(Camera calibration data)
________________

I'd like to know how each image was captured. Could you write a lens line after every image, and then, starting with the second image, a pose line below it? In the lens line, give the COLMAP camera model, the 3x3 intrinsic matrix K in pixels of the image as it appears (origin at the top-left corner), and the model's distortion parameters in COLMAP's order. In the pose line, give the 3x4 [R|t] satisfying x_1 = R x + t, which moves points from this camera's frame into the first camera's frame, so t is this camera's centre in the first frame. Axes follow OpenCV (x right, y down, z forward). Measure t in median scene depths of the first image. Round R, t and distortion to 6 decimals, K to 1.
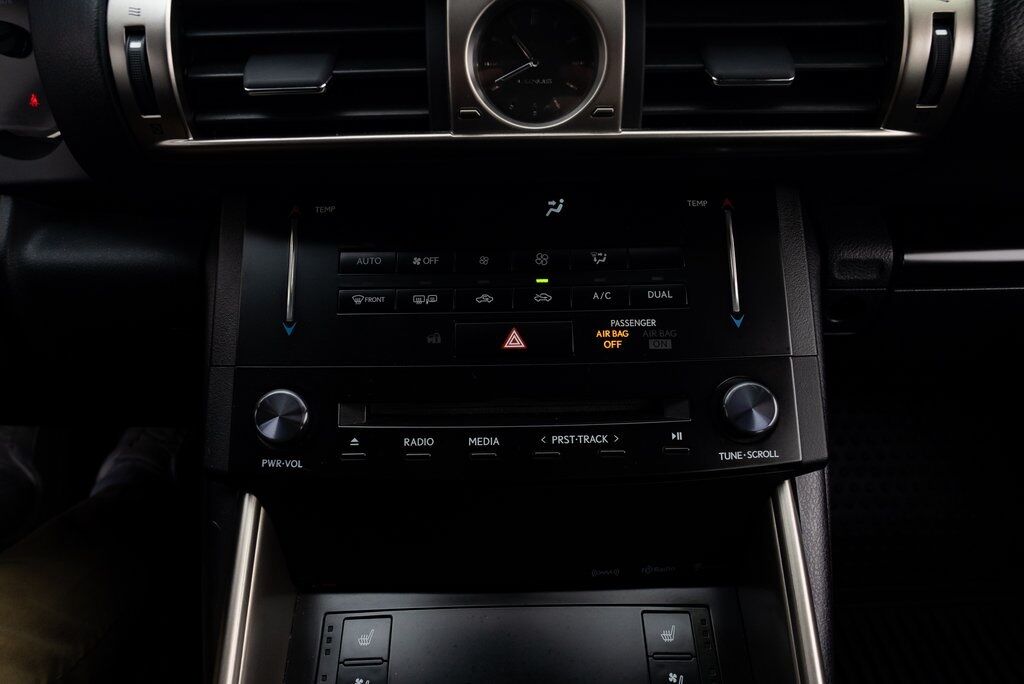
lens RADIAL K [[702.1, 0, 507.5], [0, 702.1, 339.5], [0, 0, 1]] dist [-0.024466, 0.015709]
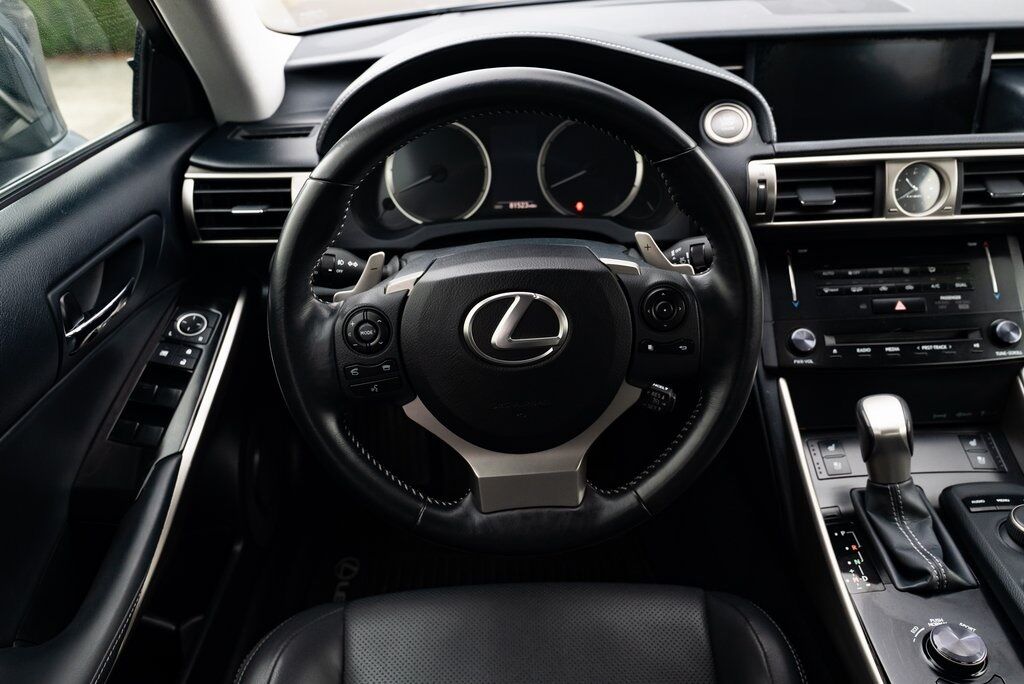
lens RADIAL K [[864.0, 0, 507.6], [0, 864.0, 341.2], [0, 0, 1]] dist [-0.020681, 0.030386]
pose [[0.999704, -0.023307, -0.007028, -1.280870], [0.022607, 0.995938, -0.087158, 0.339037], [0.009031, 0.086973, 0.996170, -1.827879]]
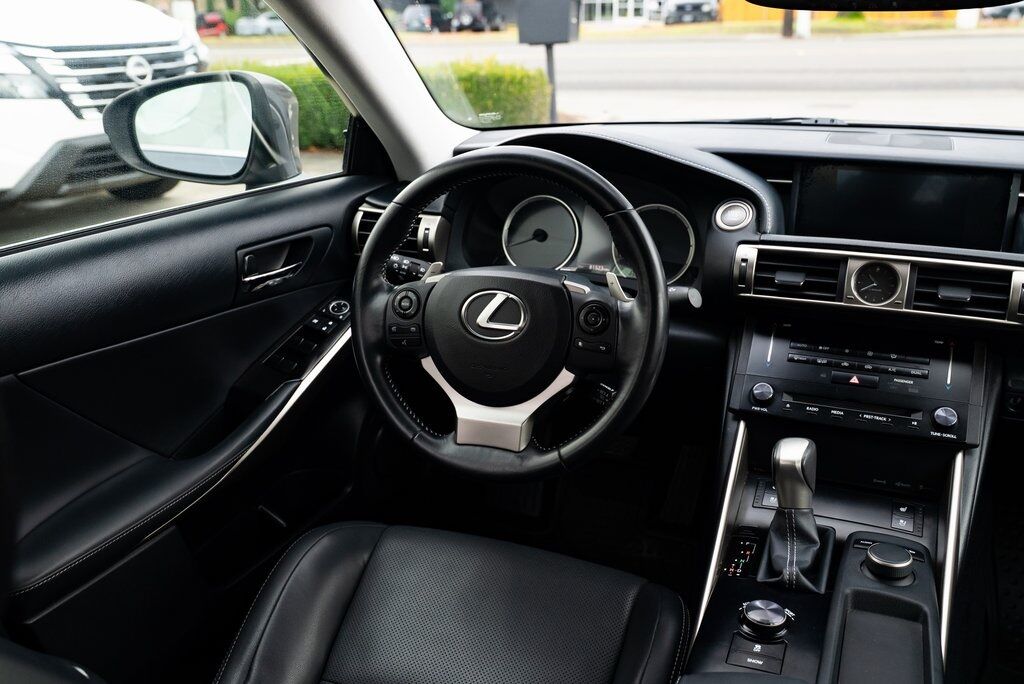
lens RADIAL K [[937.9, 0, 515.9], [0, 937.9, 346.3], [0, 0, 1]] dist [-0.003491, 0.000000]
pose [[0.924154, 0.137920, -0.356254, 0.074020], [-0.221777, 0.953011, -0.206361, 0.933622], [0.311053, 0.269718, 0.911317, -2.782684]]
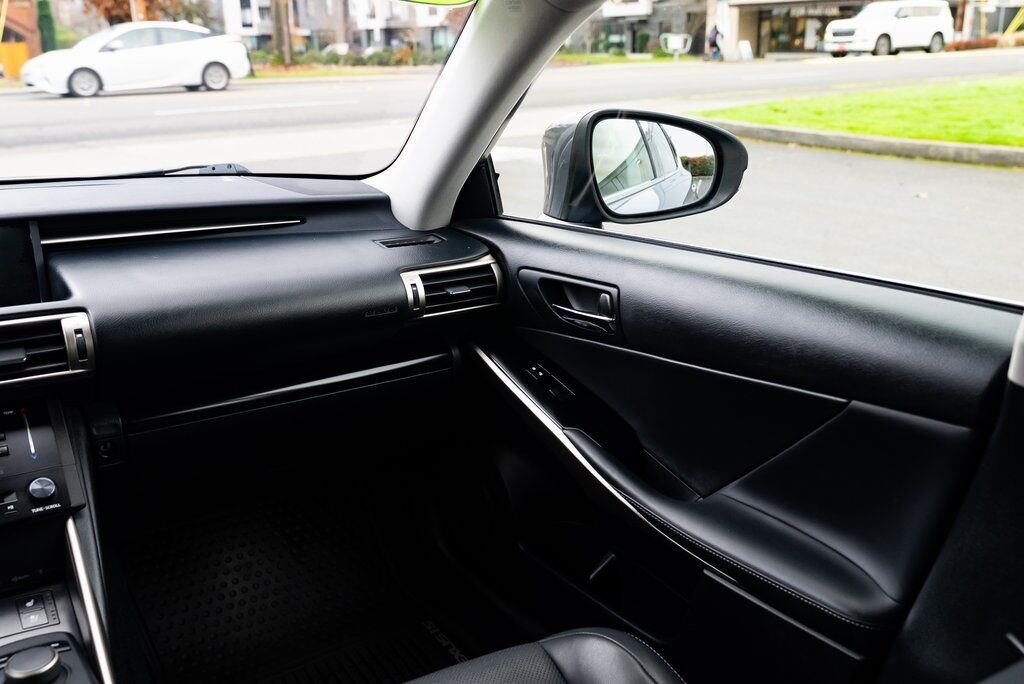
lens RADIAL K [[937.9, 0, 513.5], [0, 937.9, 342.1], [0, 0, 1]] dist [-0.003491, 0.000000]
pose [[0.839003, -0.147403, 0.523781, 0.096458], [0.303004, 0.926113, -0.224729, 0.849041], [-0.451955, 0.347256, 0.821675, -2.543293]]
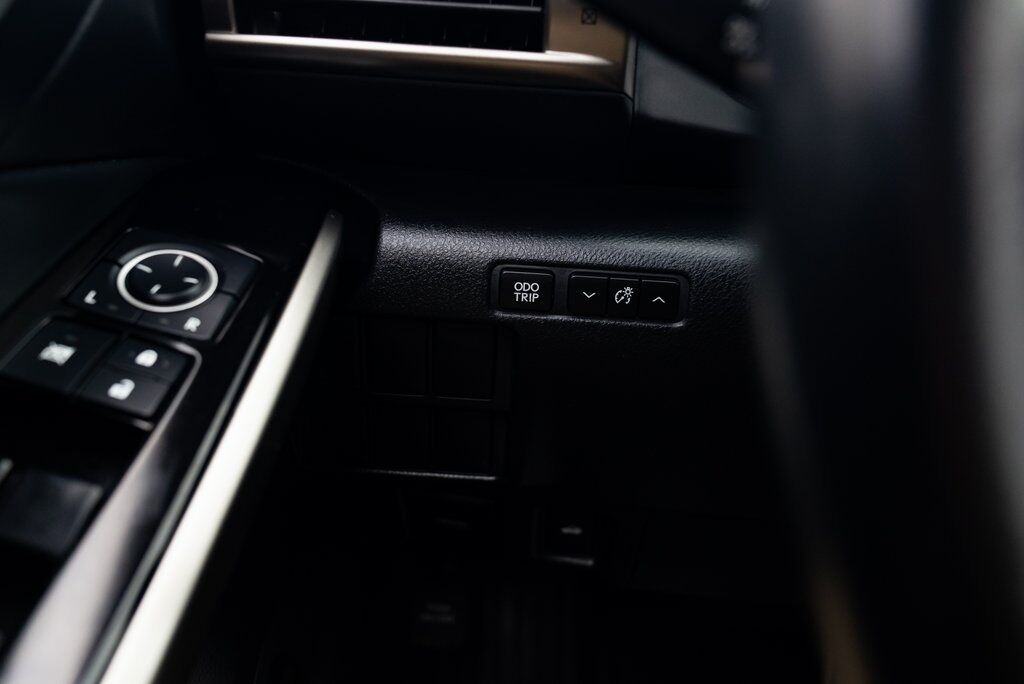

________________

(TO DO):
Write out every line of the listing above word for word, leaving out the pictures.

(YOUR SOLUTION):
I'd like to know how each image was captured. Could you write a lens line after every image, and then, starting with the second image, a pose line below it? In the lens line, give the COLMAP camera model, the 3x3 intrinsic matrix K in pixels of the image as it appears (origin at the top-left corner), and the model's distortion parameters in COLMAP's order. In the pose line, give the 3x4 [R|t] satisfying x_1 = R x + t, which moves points from this camera's frame into the first camera's frame, so t is this camera's centre in the first frame. Axes follow OpenCV (x right, y down, z forward). Measure t in median scene depths of the first image. Round R, t and distortion to 6 decimals, K to 1.
lens RADIAL K [[702.1, 0, 507.5], [0, 702.1, 339.5], [0, 0, 1]] dist [-0.024466, 0.015709]
lens RADIAL K [[864.0, 0, 507.6], [0, 864.0, 341.2], [0, 0, 1]] dist [-0.020681, 0.030386]
pose [[0.999704, -0.023307, -0.007028, -1.280870], [0.022607, 0.995938, -0.087158, 0.339037], [0.009031, 0.086973, 0.996170, -1.827879]]
lens RADIAL K [[937.9, 0, 515.9], [0, 937.9, 346.3], [0, 0, 1]] dist [-0.003491, 0.000000]
pose [[0.924154, 0.137920, -0.356254, 0.074020], [-0.221777, 0.953011, -0.206361, 0.933622], [0.311053, 0.269718, 0.911317, -2.782684]]
lens RADIAL K [[937.9, 0, 513.5], [0, 937.9, 342.1], [0, 0, 1]] dist [-0.003491, 0.000000]
pose [[0.839003, -0.147403, 0.523781, 0.096458], [0.303004, 0.926113, -0.224729, 0.849041], [-0.451955, 0.347256, 0.821675, -2.543293]]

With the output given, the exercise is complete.